For natural gas report week, May 7, 2020, the EIA reported, the EIA reported a net increase in storage of 109 Bcf, in line with forecasts of injections ranging from 90 Bcf to 112 Bcf and averaging 106 Bcf. Last year for the same week there was an injection of 96 Bcf and the five-year average is an injection of 74 Bcf.
Working gas in storage was 2,319 Bcf as of Friday, May 1st, 2020 per EIA estimates. Inventory was reported at 796 Bcf (52.3%) higher than last year for the same week and 395 Bcf (20.5%) more than the five-year average of 1,924 Bcf.
June NYMEX
Settled Thursday at $1.894/Dth down 5.0 cents from Wednesday’s close at $1.944/Dth.
12 Month Strip
Settled Thursday at $2.521/Dth, down 7.1 cents from the prior week.
Seasonal Strips
The summer strip (JUN20-OCT20) settled Thursday at $2.521/Dth, up 29.1 cents from the week prior. The winter strip (NOV20-MAR21) settled at $2.868/Dth, down 8.4 cents from last week.
Natural Gas Weekly
Natural Gas Report – May 7, 2020
Natural Gas Fundamentals
Overall supply averaged 95.4 Bcf/d last week as imports from Canada decreased by 4.6% and production declined by 1.3%. The decline is largely due to a supply drop in the Appalachia Basin following Tuesday’s Enbridge pipeline explosion on its TETCO system Tuesday. The event reportedly impacts more than 1.3 Bcf north-to-south capacity. Production fell immediately following the explosion but began to recover by the following day as transport was rerouted. This follows an NGPL force majeure at the Sabine Pass liquefaction facility in Louisiana the prior week.

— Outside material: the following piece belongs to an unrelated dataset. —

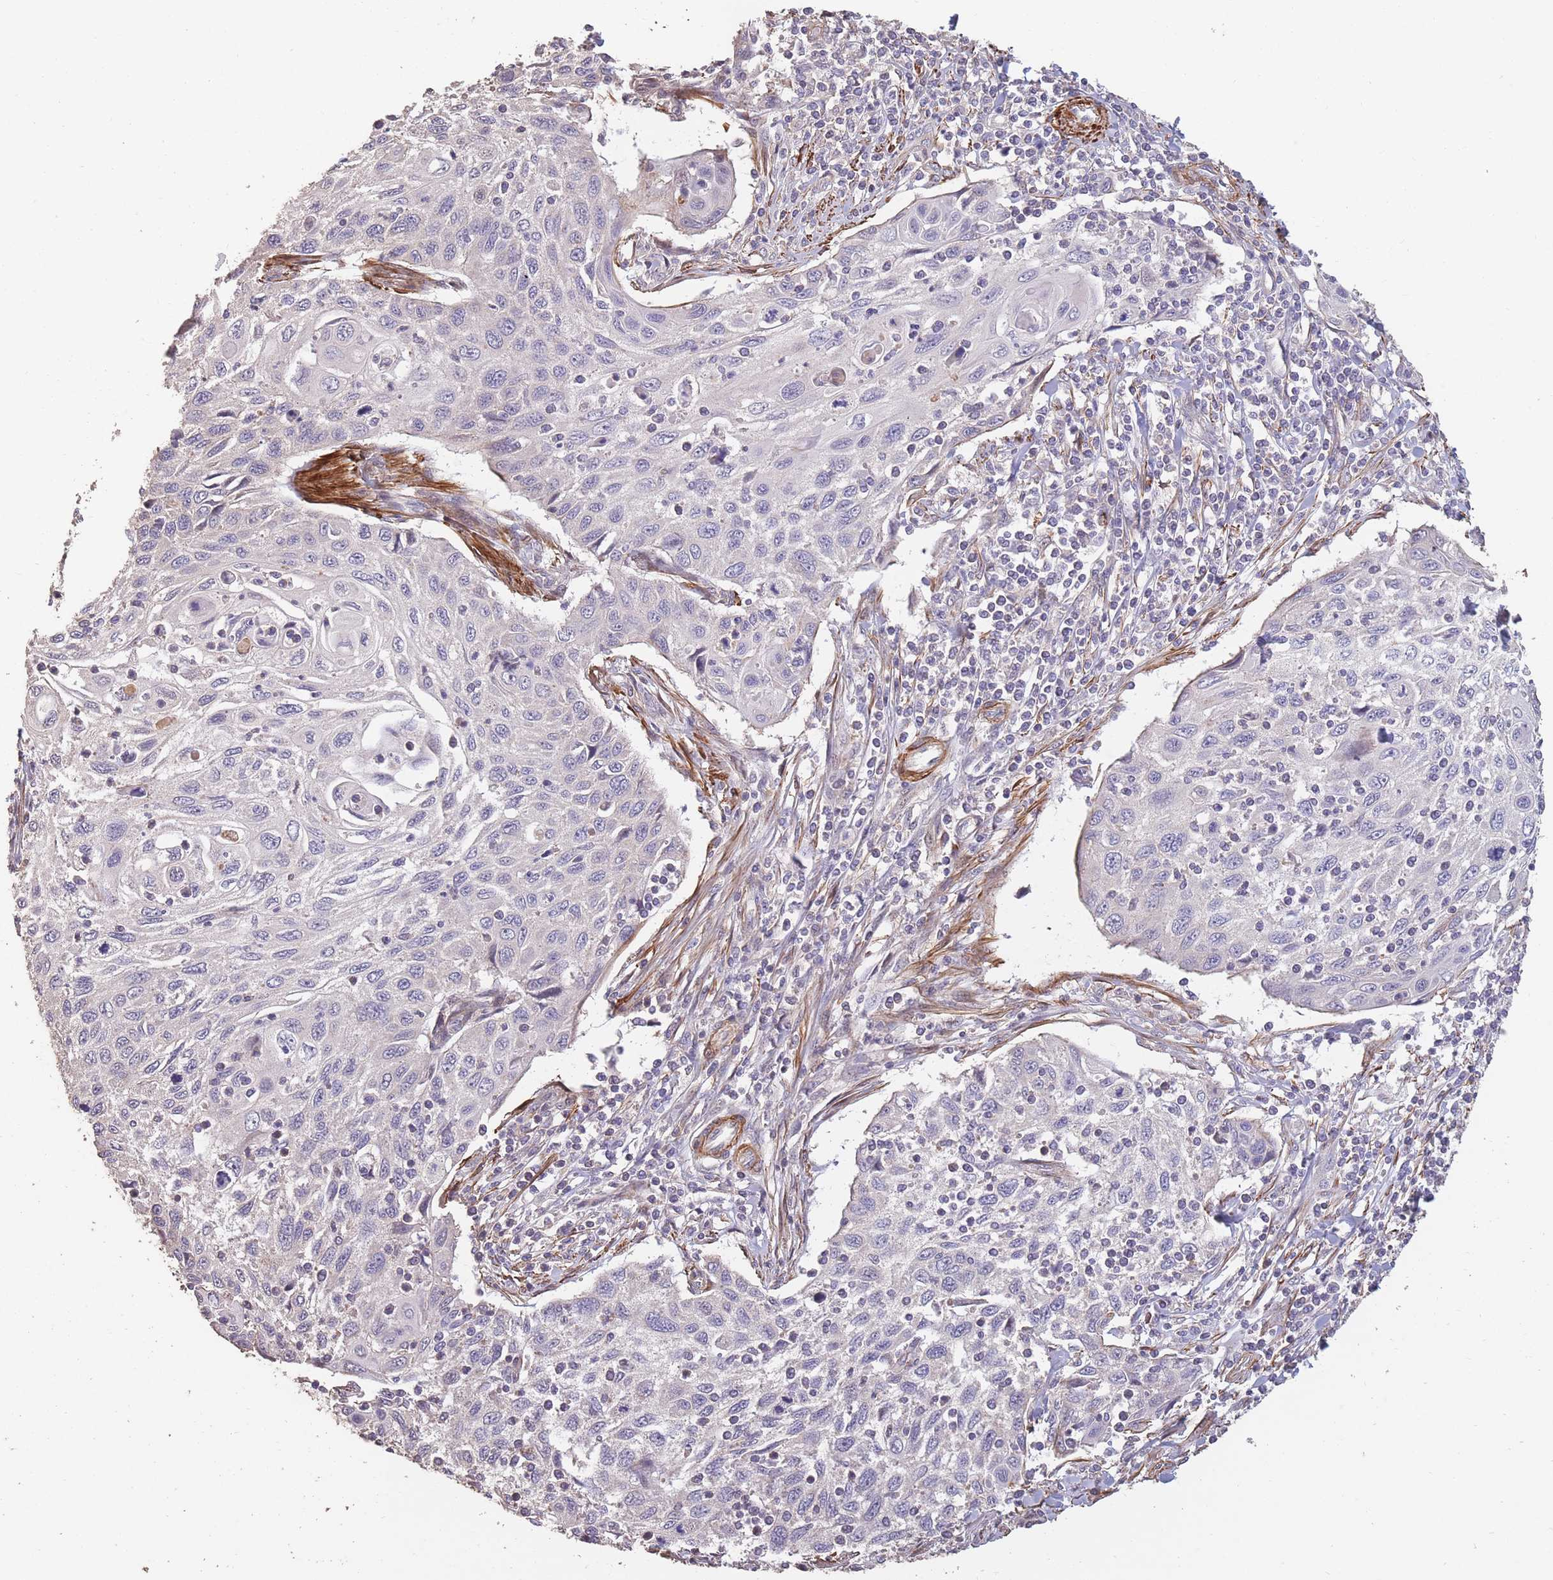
{"staining": {"intensity": "negative", "quantity": "none", "location": "none"}, "tissue": "cervical cancer", "cell_type": "Tumor cells", "image_type": "cancer", "snomed": [{"axis": "morphology", "description": "Squamous cell carcinoma, NOS"}, {"axis": "topography", "description": "Cervix"}], "caption": "Tumor cells show no significant positivity in squamous cell carcinoma (cervical).", "gene": "NLRC4", "patient": {"sex": "female", "age": 70}}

Total demand fell by 15.3% from the prior report week. Notably, residential-commercial consumption declined by 38.2%, dropping from 20.9 Bcf/d to 13.0 Bcf/d week-over-week. Industrial demand fell 11.8% from last week and exports to Mexico decreased by 5.3%. Natural gas used for power generation increased by 0.5%. LNG exports increased from last week, up 4 LNG vessels to 15 with a combined carrying capacity of 54 Bcf.
According to data from Enverus, the daily rig count fell by 32 from last week, down 7.0% to 383.
Natural Gas Prices
Following Tuesday’s pipeline explosion, prompt month prices traded up to $2.134/Dth as calendar and seasonal strips generally rose in the days leading up to the release of the EIA storage report. However, demand decimation contributed to the season’s first triple digit injection and the supply-demand imbalance led to lower prices in all but the diminishing summer strip.

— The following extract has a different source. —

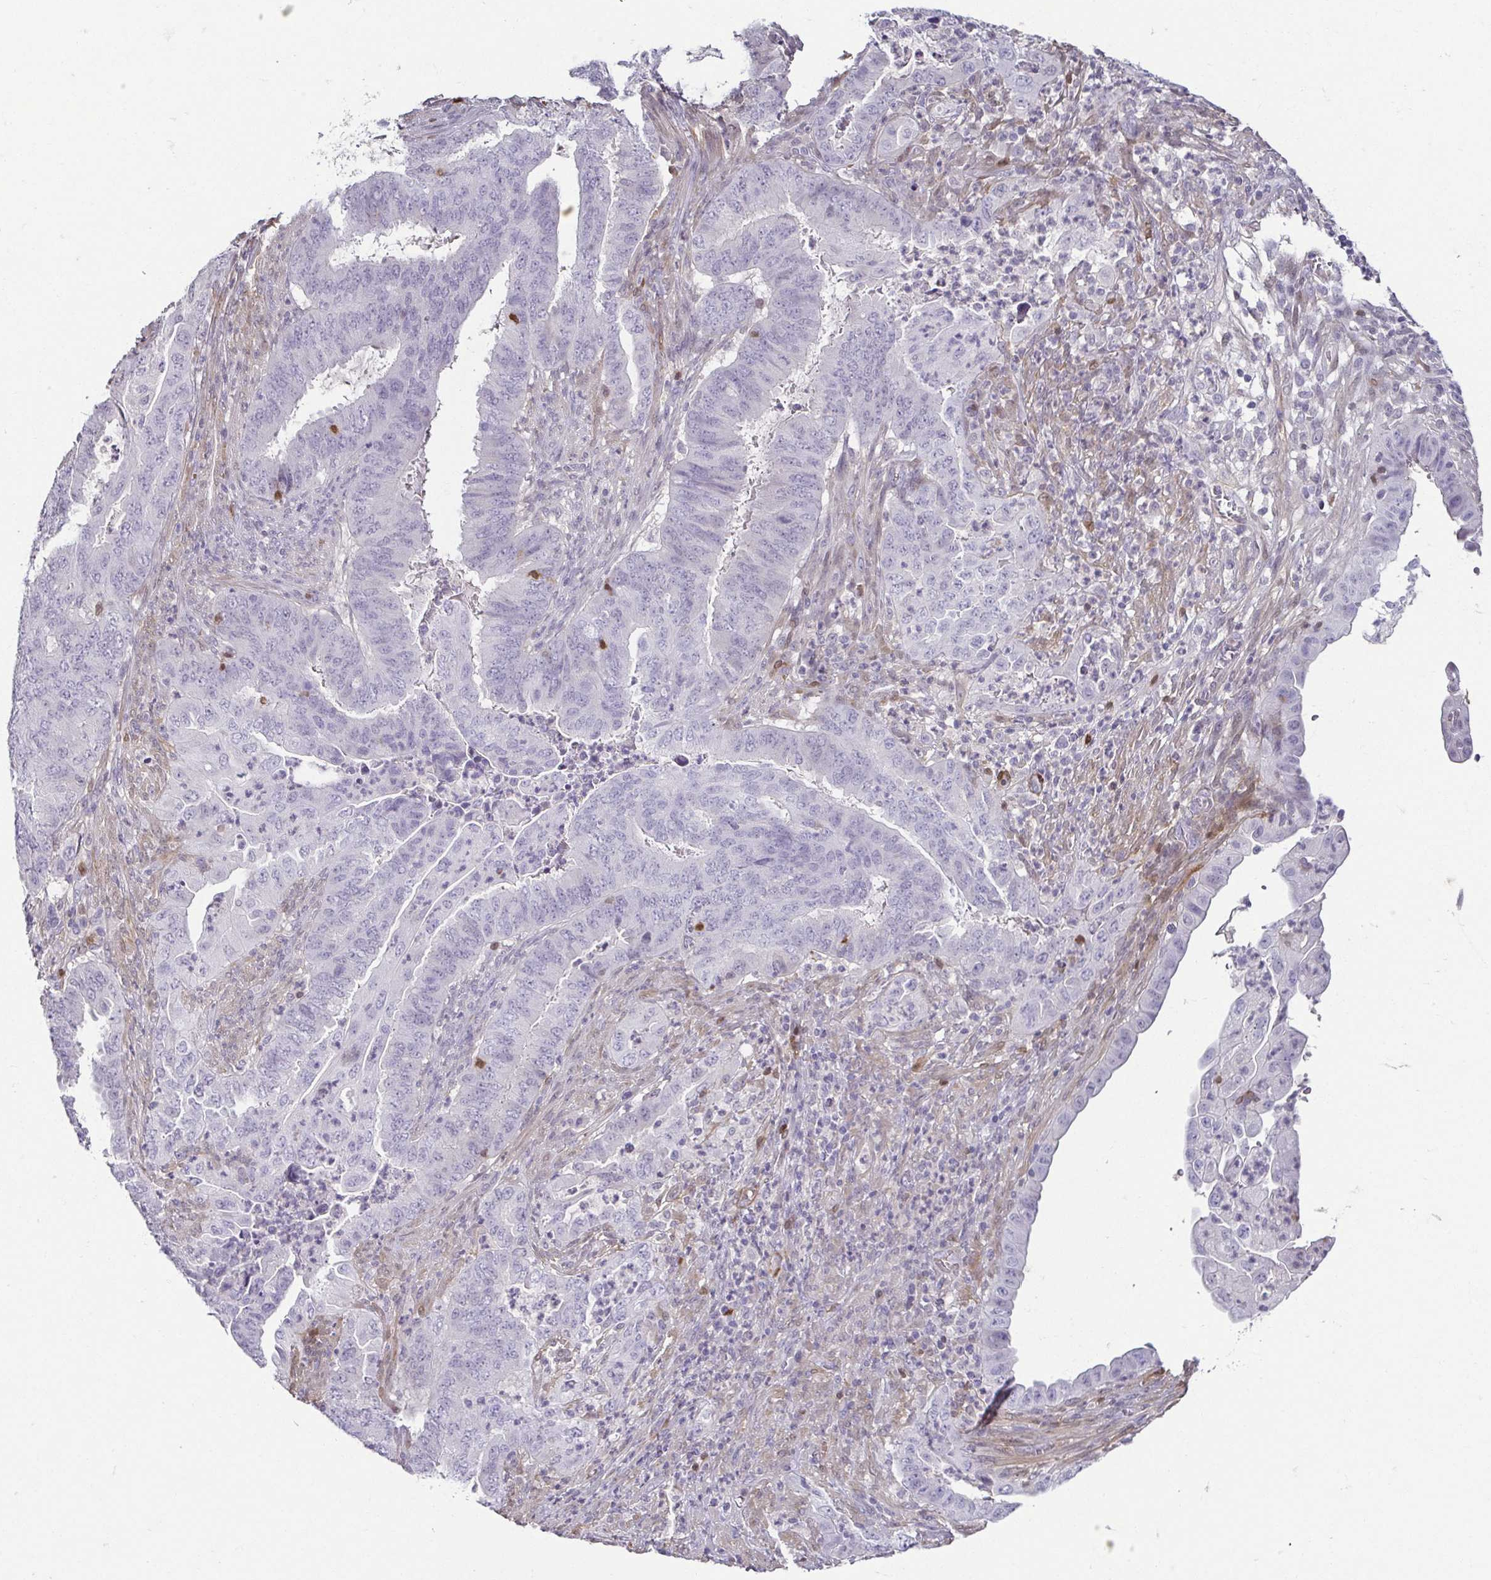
{"staining": {"intensity": "negative", "quantity": "none", "location": "none"}, "tissue": "endometrial cancer", "cell_type": "Tumor cells", "image_type": "cancer", "snomed": [{"axis": "morphology", "description": "Adenocarcinoma, NOS"}, {"axis": "topography", "description": "Endometrium"}], "caption": "Tumor cells are negative for protein expression in human adenocarcinoma (endometrial). Brightfield microscopy of immunohistochemistry (IHC) stained with DAB (brown) and hematoxylin (blue), captured at high magnification.", "gene": "HOPX", "patient": {"sex": "female", "age": 51}}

The future of oil prices will ultimately have substantial impact of the direction of natural gas prices. The brief price rally came to an end, even after the week’s build came in at 4.6 mb – substantially below analysts’ expectations of 8.99 mb. According to Fox Business, “Demand for crude oil has fallen by 30 million barrels per day as “stay-at-home” orders from governments all over the world have brought non-essential travel to a crawl. At the same time, the world’s largest oil producers have begun cutting production by 20 million barrels per day on May 1.”
Cuts in oil production translate to less associated natural gas production. As most states unwind their stay-at-home orders and people return to work, demand will begin to normalize which will provide a clearer price picture. Should oil prices remain low, it’s likely natural gas prices will begin to rise.